日本では幼少期からの教育の一環として「音楽」も取り入れられています。ですが、教育上の音楽はテレビやラジオで流れるようなきらびやかなポピュラー音楽とはほど遠いところに位置しています。それはある意味正しい音感を子どものころから身につけさせたいからでもあるのですが、一般的な学校教育での音楽履修の意義は子どもにとっても大人になっても曖昧なままなのです。

義務教育の過程において、誰もが音楽を学んできました。その中にはリコーダーや鍵盤ハーモニカなどによる演奏、そしてそれらの合奏、また決められた歌を歌う合唱などが組み込まれていたと思います。それらの取り組みで私たちが学んだのは「アンサンブルの素晴らしさ」などではありませんでした。体良くいえば「協調性」などの「情緒」を身につけていたのです。

日本の教育ではこの「協調性」や「情操教育」という言葉が実に便利に用いられています。「みんなで一つのことを」だとか、「協力することで芽生える絆」という形のないものを、学んでいるようです。その実、学校の音楽は「退屈」なものではなかったでしょうか。音を楽しむどころかみんなと同じように歌わなければいけないだとか、合奏の輪から外れてはいけないということに縛られすぎていたものです。その結果、本来は楽しみながら、感じながら身につけていくはずの「音楽」が、実に退屈なものになってしまうのです。テレビやラジオでは楽しげな音楽が流れていて、それらの音楽をカラオケで歌うことは好きでも、学校での合唱は嫌だ、ということになってしまうのです。

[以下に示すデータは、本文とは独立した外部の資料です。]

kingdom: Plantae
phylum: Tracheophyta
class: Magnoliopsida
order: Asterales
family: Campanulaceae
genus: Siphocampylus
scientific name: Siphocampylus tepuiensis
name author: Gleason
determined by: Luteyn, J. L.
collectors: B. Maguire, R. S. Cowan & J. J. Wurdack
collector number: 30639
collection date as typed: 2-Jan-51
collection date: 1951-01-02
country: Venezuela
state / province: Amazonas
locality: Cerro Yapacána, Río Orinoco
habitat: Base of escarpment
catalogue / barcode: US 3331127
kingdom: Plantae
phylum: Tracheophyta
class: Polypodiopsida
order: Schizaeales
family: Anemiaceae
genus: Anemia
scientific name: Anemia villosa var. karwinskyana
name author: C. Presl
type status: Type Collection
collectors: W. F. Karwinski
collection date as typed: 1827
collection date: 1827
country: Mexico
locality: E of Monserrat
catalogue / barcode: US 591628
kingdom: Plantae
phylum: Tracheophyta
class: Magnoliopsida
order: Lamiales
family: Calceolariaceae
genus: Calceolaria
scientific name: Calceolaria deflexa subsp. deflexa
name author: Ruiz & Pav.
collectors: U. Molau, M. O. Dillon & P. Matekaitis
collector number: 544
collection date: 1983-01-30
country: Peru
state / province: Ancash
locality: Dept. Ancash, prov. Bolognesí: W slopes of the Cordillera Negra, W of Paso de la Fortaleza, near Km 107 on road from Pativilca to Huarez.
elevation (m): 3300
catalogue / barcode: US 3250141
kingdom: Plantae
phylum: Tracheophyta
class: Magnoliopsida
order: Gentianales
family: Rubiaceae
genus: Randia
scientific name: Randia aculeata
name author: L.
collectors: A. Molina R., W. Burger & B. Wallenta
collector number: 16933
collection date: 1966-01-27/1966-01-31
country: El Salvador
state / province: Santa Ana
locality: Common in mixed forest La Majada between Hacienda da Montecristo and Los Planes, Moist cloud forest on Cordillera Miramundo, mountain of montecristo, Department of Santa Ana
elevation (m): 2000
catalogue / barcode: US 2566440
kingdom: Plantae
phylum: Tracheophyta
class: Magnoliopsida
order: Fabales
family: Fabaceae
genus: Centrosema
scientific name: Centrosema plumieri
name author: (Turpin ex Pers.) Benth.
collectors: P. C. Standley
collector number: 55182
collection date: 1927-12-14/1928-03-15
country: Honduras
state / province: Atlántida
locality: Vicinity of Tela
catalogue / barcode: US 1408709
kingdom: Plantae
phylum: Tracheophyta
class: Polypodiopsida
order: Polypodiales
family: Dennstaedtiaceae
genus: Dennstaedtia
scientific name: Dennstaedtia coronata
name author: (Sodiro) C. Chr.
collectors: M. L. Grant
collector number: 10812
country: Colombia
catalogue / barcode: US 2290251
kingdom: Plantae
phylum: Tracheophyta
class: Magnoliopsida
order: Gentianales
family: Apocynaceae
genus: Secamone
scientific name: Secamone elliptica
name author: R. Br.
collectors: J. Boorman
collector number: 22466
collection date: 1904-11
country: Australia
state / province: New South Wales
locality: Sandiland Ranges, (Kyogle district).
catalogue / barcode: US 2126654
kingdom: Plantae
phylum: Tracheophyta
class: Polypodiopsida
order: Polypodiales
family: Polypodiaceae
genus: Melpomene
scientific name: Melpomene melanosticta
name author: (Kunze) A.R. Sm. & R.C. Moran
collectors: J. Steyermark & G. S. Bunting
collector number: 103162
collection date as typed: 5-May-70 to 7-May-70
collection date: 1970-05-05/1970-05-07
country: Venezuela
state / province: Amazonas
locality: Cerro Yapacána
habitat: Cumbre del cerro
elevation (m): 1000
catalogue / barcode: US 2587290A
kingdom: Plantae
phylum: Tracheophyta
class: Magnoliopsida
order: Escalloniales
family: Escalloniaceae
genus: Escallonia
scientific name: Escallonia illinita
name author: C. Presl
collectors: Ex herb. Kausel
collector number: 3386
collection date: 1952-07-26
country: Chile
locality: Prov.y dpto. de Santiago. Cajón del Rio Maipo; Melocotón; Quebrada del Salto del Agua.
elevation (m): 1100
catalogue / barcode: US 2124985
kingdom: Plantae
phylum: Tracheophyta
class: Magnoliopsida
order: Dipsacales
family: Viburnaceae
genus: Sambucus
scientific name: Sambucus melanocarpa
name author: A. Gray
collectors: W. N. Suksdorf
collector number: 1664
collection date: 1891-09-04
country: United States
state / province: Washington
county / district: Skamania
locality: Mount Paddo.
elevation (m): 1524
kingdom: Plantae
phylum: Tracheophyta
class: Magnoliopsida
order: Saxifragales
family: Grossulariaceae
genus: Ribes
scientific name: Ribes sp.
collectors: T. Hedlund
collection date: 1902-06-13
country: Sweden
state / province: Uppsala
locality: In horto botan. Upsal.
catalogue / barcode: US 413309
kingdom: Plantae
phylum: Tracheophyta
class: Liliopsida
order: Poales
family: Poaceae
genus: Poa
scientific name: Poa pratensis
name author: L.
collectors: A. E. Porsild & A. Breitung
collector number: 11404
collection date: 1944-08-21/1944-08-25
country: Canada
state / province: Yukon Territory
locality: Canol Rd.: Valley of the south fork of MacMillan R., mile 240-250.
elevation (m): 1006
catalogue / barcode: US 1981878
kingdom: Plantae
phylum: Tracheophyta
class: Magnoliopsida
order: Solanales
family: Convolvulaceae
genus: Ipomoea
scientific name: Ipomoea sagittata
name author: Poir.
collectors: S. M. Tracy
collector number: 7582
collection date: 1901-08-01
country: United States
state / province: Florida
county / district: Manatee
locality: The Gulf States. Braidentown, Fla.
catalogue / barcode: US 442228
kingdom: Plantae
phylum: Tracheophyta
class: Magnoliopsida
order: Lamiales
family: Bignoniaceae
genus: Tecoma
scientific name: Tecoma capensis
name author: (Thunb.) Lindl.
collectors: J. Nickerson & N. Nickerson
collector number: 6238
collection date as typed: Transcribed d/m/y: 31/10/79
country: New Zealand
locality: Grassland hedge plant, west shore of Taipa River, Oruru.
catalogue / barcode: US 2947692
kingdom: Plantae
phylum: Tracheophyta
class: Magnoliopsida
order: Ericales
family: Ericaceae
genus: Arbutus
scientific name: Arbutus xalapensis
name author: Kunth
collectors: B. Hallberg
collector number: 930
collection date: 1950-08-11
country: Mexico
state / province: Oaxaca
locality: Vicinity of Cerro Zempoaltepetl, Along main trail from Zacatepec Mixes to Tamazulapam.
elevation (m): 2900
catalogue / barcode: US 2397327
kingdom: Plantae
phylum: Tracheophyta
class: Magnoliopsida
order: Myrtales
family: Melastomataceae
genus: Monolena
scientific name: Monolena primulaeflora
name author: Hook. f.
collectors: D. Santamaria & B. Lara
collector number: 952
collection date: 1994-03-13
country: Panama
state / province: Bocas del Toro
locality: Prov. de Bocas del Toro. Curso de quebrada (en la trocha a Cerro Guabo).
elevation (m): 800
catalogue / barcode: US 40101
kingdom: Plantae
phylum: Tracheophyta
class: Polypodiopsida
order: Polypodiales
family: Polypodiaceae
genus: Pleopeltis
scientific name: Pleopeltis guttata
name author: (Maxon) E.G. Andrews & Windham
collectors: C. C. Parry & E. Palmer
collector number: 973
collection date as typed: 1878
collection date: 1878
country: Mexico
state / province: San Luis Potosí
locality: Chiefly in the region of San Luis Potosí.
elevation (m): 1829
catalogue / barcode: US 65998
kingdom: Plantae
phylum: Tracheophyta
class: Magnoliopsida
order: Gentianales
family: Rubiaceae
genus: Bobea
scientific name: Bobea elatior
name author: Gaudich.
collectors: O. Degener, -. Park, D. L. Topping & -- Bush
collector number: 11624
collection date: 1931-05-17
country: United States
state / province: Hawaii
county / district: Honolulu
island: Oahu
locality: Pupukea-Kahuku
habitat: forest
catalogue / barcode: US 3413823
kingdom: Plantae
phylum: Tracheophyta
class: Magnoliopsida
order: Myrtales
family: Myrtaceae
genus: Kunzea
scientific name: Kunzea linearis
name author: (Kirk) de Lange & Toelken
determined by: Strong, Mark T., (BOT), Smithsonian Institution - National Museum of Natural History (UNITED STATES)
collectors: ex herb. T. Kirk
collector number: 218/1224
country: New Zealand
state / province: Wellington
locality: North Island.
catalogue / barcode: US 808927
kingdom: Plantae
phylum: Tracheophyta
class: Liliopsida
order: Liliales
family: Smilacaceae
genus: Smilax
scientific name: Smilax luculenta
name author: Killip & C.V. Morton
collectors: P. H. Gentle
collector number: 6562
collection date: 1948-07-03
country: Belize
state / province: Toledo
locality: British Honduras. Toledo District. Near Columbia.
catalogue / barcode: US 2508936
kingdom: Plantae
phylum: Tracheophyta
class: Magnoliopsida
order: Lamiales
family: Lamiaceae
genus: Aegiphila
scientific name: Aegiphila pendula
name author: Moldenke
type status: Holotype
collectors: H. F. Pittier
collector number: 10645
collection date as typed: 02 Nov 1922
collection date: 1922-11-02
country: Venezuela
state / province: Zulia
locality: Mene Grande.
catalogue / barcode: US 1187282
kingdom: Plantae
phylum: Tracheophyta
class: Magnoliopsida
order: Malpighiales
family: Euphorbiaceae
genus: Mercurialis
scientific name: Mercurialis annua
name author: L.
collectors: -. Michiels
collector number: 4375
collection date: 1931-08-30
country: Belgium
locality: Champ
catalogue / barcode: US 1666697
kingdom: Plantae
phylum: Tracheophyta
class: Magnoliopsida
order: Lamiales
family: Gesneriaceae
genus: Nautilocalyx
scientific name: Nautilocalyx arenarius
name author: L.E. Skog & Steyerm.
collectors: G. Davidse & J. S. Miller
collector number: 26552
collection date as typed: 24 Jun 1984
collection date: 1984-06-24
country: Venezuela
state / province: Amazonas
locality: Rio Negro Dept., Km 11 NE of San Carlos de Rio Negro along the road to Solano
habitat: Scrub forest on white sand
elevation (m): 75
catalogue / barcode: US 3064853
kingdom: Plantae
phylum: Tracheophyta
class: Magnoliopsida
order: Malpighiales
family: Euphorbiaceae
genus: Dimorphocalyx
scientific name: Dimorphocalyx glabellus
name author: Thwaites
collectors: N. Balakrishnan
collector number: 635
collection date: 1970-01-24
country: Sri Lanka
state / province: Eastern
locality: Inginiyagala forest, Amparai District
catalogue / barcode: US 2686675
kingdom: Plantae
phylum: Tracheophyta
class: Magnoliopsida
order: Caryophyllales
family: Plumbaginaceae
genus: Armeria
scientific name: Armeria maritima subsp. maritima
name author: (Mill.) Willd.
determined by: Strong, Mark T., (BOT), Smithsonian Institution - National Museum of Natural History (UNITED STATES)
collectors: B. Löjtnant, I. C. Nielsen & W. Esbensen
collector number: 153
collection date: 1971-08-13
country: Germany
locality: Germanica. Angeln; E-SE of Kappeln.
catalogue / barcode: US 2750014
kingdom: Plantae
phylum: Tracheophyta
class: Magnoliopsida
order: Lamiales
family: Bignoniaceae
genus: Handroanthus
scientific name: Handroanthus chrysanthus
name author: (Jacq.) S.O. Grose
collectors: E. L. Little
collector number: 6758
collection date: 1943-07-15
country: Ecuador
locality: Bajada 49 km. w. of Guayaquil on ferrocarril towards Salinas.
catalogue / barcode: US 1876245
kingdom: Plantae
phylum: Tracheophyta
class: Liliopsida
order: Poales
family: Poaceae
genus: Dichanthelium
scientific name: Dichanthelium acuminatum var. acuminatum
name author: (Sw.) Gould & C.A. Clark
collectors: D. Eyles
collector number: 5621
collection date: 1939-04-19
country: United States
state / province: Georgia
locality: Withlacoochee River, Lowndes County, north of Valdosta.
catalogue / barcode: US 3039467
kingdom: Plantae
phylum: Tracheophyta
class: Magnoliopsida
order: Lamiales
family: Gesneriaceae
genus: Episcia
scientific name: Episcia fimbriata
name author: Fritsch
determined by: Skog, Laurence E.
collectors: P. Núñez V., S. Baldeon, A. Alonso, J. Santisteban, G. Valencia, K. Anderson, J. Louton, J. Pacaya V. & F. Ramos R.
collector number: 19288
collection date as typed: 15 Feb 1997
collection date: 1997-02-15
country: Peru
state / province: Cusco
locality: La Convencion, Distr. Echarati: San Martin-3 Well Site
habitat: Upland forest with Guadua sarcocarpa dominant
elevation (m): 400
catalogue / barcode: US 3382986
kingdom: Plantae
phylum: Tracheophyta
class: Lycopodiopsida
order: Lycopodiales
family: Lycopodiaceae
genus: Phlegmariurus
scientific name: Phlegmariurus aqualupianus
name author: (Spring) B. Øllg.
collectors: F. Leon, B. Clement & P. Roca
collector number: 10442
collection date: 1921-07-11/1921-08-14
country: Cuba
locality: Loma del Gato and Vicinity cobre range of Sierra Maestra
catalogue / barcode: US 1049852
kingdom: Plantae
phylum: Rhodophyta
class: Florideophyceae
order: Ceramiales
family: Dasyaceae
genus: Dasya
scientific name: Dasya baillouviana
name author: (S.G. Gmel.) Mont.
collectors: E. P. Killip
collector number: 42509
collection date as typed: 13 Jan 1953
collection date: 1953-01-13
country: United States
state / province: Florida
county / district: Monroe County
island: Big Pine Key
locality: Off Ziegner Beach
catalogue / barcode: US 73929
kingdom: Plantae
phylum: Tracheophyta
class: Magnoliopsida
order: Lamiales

その原因はシンプルです。「指導者」が最悪です。日本の学校教育における「音楽」の指導者は、クラシックなどを専攻したりしてきた方々がほとんどなのです。そのような方々が生徒に指導要領で定められた「音楽」を説いているのです。生徒は好きでも嫌いもない音楽を、「教科」として、「科目」として強要させられ、やむを得ず学んでいるのです。学校の授業であれば出席しなければいけないのです。テストをこなさなければいけないのです。そして合唱などの取り組みは成績にも影響する要素なのです。そのような状況の中、学校の音楽教師は生徒の反応などはおかまいなしで事業を進めます。ピアノをかき鳴らし、歌わせ、クラシックの音楽を流し、解説し、伝わるはずもない楽典を少しずつ生徒に飲み込ませようとします。

日本の学校教育における「音楽」は、何の意味もありません。ただの学校生活の思い出の一部として、多少記憶に残るだけです。テストも曖昧、何を覚えさせているのかも曖昧で、さらには「協調性」や「取り組む姿勢」を判断するなどのようなまったく理不尽な評価なのです。そうでいて、専門的に音楽の道に進みたい生徒にとっては学校の音楽の時間は何の得にもならず、むしろ邪魔なほどです。何のためにあるのかわからない授業である「音楽」は今も日本の子どもたちの時間を無駄に奪っているのです。

音楽に何を求め、音楽から子どもたちに何を与えるのか、という点がまったくブレているのです。しかし、ポピュラー音楽などは日々流行が変わってしまうので、授業などには取り入れられるわけもありません。学校では楽典を噛み砕きながら、退屈な授業を続けるしかないのです。